Authenticate Concerto users through your own SAML deployment.
Please note that this project is not affiliated with or endorsed by the Concerto Digital Signage project.
The aim of this project is to customize the Concerto CAS Auth plugin so it works with omniauth-saml
instead of omniauth-cas
.
- Log in using a system admin account in your Concerto deployment. You should have set up your Concerto installation already.
- Click on the "plugins" button on the top navigation bar under the admin section.
- On the right side of the page, click on the "new plugin" button.
- With Ruby Gem selected as the source, write
concerto_saml_auth
as the Gem Name. - Since the SAML plugin is not configured yet, you can log back into your Concerto accounts by visiting the
your.concerto.url/users/sign_in
route, using any user that was not created through SAML login. Or continue using the user you're logged in as. - If the plugin was installed successfully, you will see a new "SAML User Authentication" settings tab under the "settings" page. This page can be found by clicking the "settings" button on the top navigation bar under the admin section.
- Configure the plugin and restart the web server, as explained below.
- Add your Service Provider's metadata to the Identity Provider. You can find your metadata at
your.concerto.url/auth/saml/metadata
.
The details of how to configure this plugin are not finalized.
- Log in using a system admin account in your Concerto deployment
- Click on the "settings" button on the top navigation bar under the admin section.
- Click on the "SAML User Authentication" tab.
- Configure the different values (see explanation below).
- After saving these settings, you will need to restart your Concerto web server.
- Your log in links at the top of the page should now point to your CAS authentication.
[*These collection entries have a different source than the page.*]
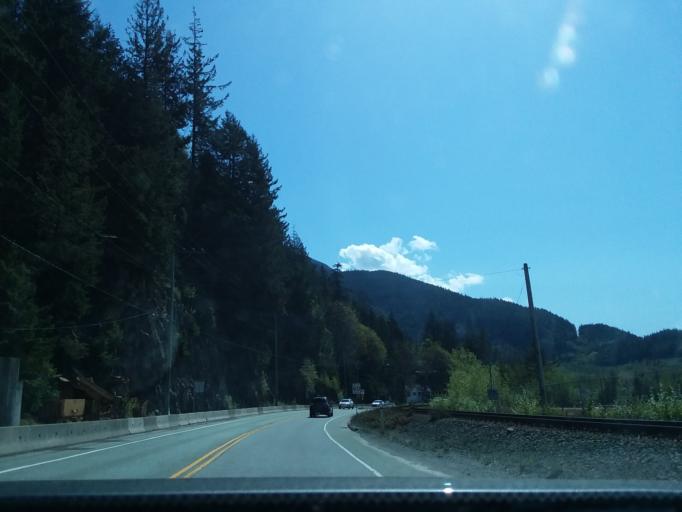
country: CA
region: British Columbia
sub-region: Greater Vancouver Regional District
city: Lions Bay
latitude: 49.6222
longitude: -123.2054
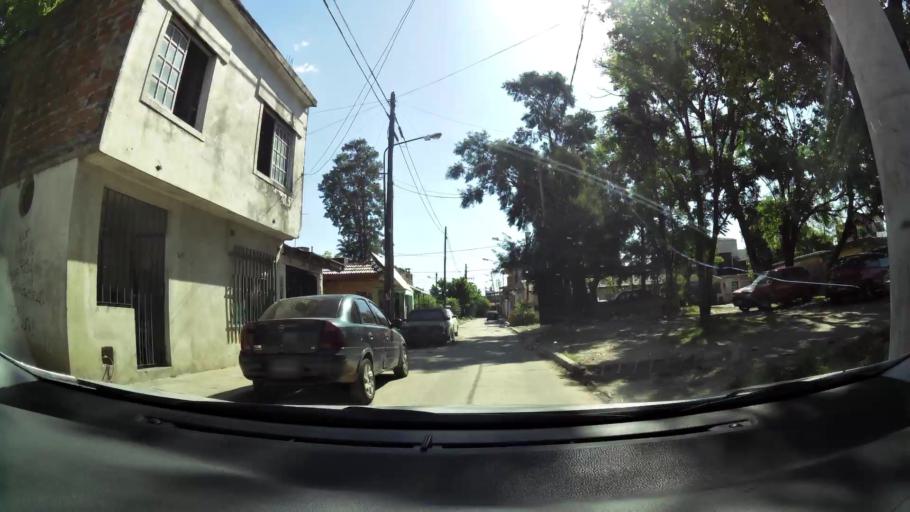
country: AR
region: Buenos Aires F.D.
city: Villa Lugano
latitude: -34.7080
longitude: -58.4771
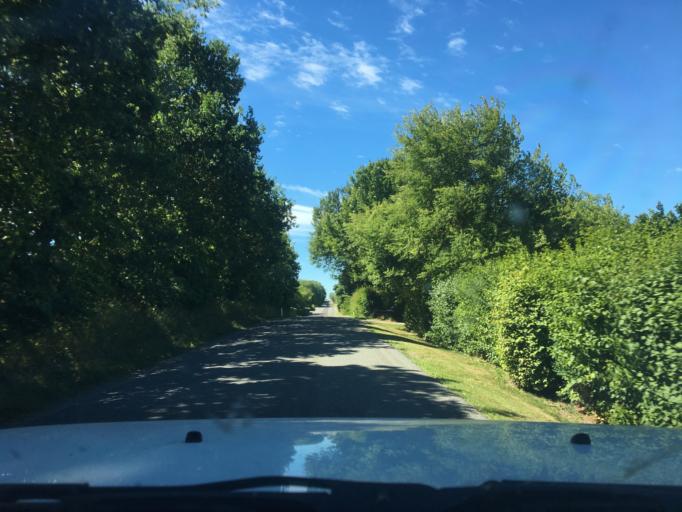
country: DK
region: Central Jutland
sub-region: Syddjurs Kommune
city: Hornslet
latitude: 56.3357
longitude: 10.3978
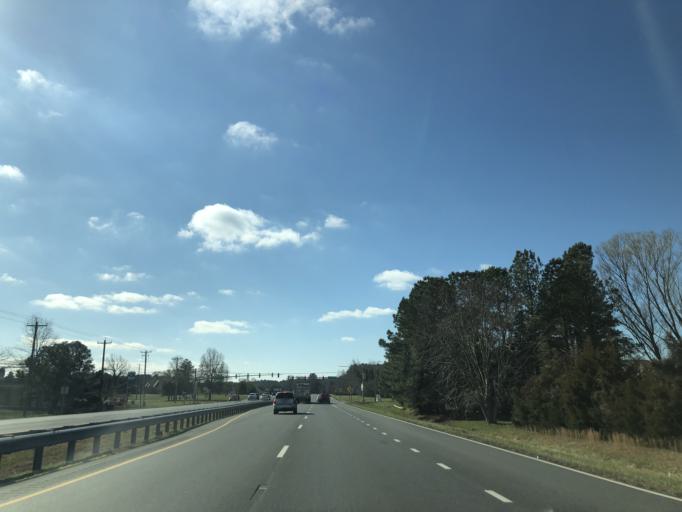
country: US
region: Maryland
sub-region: Worcester County
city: Berlin
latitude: 38.3255
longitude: -75.2113
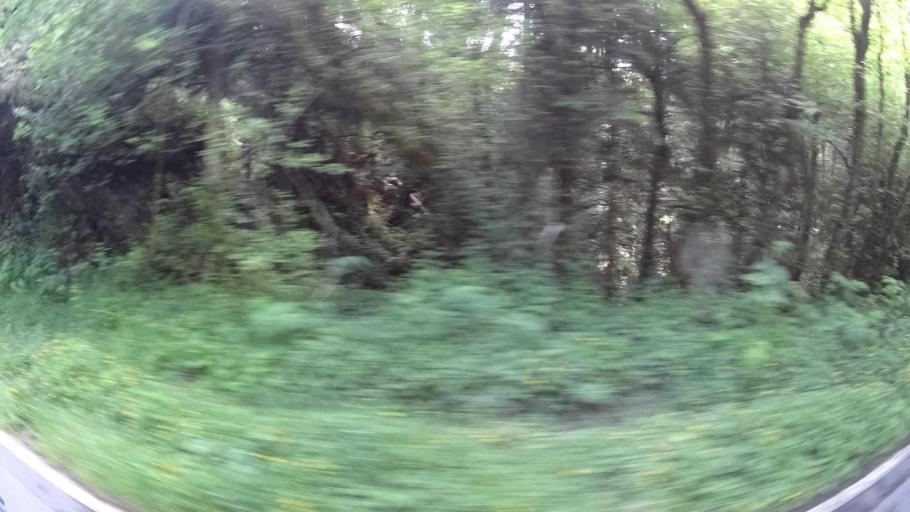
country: US
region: California
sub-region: Humboldt County
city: McKinleyville
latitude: 40.9922
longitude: -124.1118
Explanation of the configuration parameters:
Saml Idp Metadata: URL to the Identity Provider's metadata. For a simpleSAML installation, this could be https://idp.example.com/simplesaml/saml2/idp/metadata.php
. All information about the Identity Provider is gathered through this.
Saml Issuer: Unique identification of this application, used by the Identity Provider to separate different Service Provider. It is normal to use an URL you control, so there is no chance of collision. Example: https://concerto.example.com/saml2
.
The rest of the configuration items maps information received from the Identity Provider to fields in Concerto.
Saml Uid Key: Name of field containing user ID, used to map between users logging in and the local Concerto user they should log in as.
Saml Email Key: Name of field containing the user's email address.
Saml First Name Key: Name of field containing the user's first name.
Saml Last Name Key: Name of field containing the user's last name.
Saml Member Of Key: Name of fields containing the groups the user is a member of, as expressed by LDAP's memberOf field. You can leave this out to not synchronize groups.
Saml Member Of Filter: Comma-separated list of case-insensitive assertions. A group must match at least one of those assertions in order to be included in Concerto. You can use the common name to whitelist groups, like CN=Administrators, CN=Graphics
.
Saml Admin Groups: Comma-separated case-insensitive list of groups whose members should be made admin when they log in through SAML.
note: This plugin is essentially a wrapper around omniauth-saml with added logic for creating Concerto user accounts with the returned SAML information and synchronize privileges. Feel free to follow the omniauth-saml link and see a more detailed description of the configuration items.
- Localization is not a thing with this plugin. All error messages and changes made to interface are in English only.
- Somewhat specific: This plugin was made to fit the needs of Studentmediene i Trondheim AS. Some details of its operation may not be suitable for others.